Bush’s pricey patronage
Re: “Our Man for Madrid”
11/15/01

This is just another example of the Shrub’s tyrannical leadership in which we the taxpayer are forced to support and spoon-feed the rich with our tax money in order to pay for Junior’s political favors. I’m sure the that the salary for this “rent-gouger” is not going to come cheap.

Victor M. Torres

 

Women should be central
Re: “Demanding to Be Heard”
11/14/01

Women’s rights should be one of the main concerns of a post-Taliban government. There should be a stronger stand than the moderate Gailani proposed. It should be sanctioned by the United Nations and laws written to guarantee freedoms to women and girls.

Nancy Dion

 

Fellow traveller
Re: “Inside Uzbekistan”
11/12/01

I visited Uzbekistan in June 2001. While it is certainly true the Uzbek bureaucracy can be extremely overweening, it is fairly polite to foreigners these days.

However, local citizens complain rightly about the corruption, disintegrating public services, low wages and heavy-handed control of political life. Most unhappy are the non-Uzbeks who resent having to learn Uzbek and who have seen their standards of living plummet in the last 10 years. The Uzbeks are less negative because they feel like they have self-rule now after more than 100 years of Russian colonialism.

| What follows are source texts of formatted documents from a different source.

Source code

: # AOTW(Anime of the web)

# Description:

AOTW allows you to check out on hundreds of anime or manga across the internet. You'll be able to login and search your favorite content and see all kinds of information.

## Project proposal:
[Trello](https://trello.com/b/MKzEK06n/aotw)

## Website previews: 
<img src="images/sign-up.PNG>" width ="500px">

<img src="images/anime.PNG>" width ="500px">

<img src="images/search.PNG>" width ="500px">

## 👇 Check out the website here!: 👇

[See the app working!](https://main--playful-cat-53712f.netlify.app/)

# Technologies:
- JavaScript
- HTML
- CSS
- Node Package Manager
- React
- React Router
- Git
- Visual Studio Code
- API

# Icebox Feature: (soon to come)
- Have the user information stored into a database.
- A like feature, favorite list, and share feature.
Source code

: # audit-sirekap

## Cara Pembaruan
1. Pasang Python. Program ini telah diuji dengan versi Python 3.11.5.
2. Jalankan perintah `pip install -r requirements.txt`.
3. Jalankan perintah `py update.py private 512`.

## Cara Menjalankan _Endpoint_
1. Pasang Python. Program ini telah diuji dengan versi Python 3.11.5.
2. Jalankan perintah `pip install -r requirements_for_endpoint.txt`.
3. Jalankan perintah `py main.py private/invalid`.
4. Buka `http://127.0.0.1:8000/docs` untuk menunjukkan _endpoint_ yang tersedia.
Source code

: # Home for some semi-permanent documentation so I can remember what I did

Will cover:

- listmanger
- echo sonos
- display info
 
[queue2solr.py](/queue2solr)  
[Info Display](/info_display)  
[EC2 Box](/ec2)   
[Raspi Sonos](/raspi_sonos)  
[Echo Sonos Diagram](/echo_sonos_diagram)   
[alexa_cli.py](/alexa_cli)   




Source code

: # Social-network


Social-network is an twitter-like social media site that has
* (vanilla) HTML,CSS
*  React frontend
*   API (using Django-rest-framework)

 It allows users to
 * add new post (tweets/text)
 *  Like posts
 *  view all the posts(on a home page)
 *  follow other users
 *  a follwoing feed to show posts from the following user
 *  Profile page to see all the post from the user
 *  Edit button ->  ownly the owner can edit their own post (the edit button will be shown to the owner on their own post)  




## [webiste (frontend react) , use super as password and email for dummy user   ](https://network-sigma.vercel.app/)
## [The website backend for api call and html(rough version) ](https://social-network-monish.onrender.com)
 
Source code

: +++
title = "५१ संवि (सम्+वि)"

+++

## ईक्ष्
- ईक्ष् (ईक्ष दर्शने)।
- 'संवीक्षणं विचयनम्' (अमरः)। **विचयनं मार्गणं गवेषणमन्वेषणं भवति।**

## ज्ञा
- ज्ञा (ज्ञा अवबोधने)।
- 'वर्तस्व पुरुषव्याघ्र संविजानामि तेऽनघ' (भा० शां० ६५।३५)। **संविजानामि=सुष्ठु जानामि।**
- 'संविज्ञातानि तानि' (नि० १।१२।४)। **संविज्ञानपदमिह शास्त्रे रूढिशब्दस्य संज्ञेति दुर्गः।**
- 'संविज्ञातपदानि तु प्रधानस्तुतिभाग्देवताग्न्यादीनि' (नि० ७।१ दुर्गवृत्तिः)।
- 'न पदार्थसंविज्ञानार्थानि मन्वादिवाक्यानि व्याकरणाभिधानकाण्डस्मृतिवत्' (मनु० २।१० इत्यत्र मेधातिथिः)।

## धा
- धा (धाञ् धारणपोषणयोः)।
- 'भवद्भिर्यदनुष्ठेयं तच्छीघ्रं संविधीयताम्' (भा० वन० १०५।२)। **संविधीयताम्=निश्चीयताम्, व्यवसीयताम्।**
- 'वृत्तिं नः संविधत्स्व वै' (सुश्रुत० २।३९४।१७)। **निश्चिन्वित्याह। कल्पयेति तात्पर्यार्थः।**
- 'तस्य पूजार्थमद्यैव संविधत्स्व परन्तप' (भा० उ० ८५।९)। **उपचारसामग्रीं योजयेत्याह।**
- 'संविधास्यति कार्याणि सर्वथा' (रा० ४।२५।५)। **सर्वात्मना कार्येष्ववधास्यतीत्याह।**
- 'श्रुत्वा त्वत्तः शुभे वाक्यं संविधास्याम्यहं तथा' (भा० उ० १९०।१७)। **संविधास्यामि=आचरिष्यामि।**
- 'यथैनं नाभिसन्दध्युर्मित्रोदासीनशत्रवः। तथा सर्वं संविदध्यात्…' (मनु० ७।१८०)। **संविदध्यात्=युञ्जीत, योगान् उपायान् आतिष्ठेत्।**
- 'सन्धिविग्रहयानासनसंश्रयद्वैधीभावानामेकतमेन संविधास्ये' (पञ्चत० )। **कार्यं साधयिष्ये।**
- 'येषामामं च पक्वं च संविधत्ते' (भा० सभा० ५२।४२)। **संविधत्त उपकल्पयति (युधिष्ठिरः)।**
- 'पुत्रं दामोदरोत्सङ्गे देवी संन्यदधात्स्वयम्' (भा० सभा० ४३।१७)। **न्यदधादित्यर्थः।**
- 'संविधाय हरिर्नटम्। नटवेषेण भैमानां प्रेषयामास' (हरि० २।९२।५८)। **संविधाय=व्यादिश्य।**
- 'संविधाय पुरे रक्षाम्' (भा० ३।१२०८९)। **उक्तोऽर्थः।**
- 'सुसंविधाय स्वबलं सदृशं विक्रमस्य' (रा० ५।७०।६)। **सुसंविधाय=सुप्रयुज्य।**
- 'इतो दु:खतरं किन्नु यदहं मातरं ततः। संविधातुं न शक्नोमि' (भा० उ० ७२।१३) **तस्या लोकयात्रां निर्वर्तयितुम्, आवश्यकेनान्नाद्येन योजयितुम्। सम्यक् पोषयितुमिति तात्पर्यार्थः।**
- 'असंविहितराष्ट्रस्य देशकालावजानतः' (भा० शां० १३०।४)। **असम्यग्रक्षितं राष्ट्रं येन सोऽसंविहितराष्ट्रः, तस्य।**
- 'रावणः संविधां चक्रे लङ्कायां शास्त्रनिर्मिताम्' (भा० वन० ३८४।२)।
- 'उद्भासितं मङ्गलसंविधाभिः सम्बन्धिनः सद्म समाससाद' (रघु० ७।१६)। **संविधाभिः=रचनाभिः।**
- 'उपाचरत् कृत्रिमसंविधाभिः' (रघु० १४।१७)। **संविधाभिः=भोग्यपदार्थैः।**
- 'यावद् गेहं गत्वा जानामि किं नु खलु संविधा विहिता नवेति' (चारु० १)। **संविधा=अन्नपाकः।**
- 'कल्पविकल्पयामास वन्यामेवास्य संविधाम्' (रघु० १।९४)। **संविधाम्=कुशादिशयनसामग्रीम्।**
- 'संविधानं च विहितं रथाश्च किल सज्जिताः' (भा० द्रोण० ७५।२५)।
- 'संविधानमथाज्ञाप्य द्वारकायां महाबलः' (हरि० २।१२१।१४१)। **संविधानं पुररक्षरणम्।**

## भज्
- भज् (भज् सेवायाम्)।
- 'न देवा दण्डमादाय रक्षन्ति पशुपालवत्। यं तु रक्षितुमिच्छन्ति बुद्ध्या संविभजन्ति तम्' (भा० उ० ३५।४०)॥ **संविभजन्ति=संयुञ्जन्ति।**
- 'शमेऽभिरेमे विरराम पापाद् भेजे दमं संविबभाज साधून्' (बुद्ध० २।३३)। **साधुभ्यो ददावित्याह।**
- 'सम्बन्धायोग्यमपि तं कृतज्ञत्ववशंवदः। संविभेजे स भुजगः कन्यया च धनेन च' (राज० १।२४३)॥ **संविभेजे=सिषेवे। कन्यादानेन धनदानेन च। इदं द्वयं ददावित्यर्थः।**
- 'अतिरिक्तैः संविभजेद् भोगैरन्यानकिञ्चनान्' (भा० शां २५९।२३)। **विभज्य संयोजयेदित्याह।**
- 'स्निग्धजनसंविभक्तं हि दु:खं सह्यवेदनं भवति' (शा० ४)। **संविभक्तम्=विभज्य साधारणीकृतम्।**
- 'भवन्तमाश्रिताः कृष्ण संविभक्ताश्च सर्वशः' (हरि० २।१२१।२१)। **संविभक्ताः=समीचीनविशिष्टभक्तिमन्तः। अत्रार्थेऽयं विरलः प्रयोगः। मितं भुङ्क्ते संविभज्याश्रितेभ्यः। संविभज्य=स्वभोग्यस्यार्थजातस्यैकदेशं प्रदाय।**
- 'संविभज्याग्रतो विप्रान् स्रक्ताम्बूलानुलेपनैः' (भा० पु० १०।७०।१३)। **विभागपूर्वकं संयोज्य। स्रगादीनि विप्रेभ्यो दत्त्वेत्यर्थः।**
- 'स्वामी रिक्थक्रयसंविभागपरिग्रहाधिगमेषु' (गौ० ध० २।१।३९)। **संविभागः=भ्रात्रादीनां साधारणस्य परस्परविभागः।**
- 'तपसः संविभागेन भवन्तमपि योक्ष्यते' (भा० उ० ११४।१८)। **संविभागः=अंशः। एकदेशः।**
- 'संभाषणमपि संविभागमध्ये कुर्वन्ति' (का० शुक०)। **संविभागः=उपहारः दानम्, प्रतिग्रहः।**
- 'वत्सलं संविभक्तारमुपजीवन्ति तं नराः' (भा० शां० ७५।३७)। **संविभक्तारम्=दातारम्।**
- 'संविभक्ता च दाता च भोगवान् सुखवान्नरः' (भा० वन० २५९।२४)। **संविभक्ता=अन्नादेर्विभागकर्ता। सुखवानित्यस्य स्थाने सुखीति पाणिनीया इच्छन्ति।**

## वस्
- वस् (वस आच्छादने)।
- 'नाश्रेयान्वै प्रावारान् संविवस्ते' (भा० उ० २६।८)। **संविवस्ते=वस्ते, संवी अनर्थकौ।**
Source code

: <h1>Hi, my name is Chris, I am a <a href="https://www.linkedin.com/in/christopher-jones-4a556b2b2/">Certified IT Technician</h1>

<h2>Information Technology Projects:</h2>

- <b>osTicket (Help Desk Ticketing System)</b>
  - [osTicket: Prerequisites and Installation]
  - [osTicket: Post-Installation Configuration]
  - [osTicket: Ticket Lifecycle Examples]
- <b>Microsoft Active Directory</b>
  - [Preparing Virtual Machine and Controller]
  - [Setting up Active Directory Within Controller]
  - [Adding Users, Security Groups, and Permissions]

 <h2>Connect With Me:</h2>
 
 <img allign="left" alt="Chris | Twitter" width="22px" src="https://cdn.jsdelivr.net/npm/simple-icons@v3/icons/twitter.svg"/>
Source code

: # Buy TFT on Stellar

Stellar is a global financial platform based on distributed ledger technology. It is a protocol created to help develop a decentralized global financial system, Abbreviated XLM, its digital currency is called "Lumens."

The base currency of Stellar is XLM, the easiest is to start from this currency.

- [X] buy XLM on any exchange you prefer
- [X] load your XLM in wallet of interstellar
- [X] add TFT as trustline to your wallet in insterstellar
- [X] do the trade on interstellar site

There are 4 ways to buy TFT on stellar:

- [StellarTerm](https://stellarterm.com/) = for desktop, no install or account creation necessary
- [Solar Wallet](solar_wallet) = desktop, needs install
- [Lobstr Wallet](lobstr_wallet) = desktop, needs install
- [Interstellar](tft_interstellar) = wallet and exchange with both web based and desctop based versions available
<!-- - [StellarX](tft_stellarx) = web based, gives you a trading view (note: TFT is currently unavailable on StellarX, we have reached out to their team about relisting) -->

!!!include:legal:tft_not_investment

As for the “pious Muslims,” the government is most nervous about Afghanistan and the ever-volatile Ferghana where Uzbekistan, Tadzhikistan and the other Central Asia republics meet and where Islamic fundamentalism is strong. Most Uzbeks, like other Turkic Muslims, have little liking for Islamic fundamentalism. They just want a higher standard of living and, to a lesser extent, more personal freedom.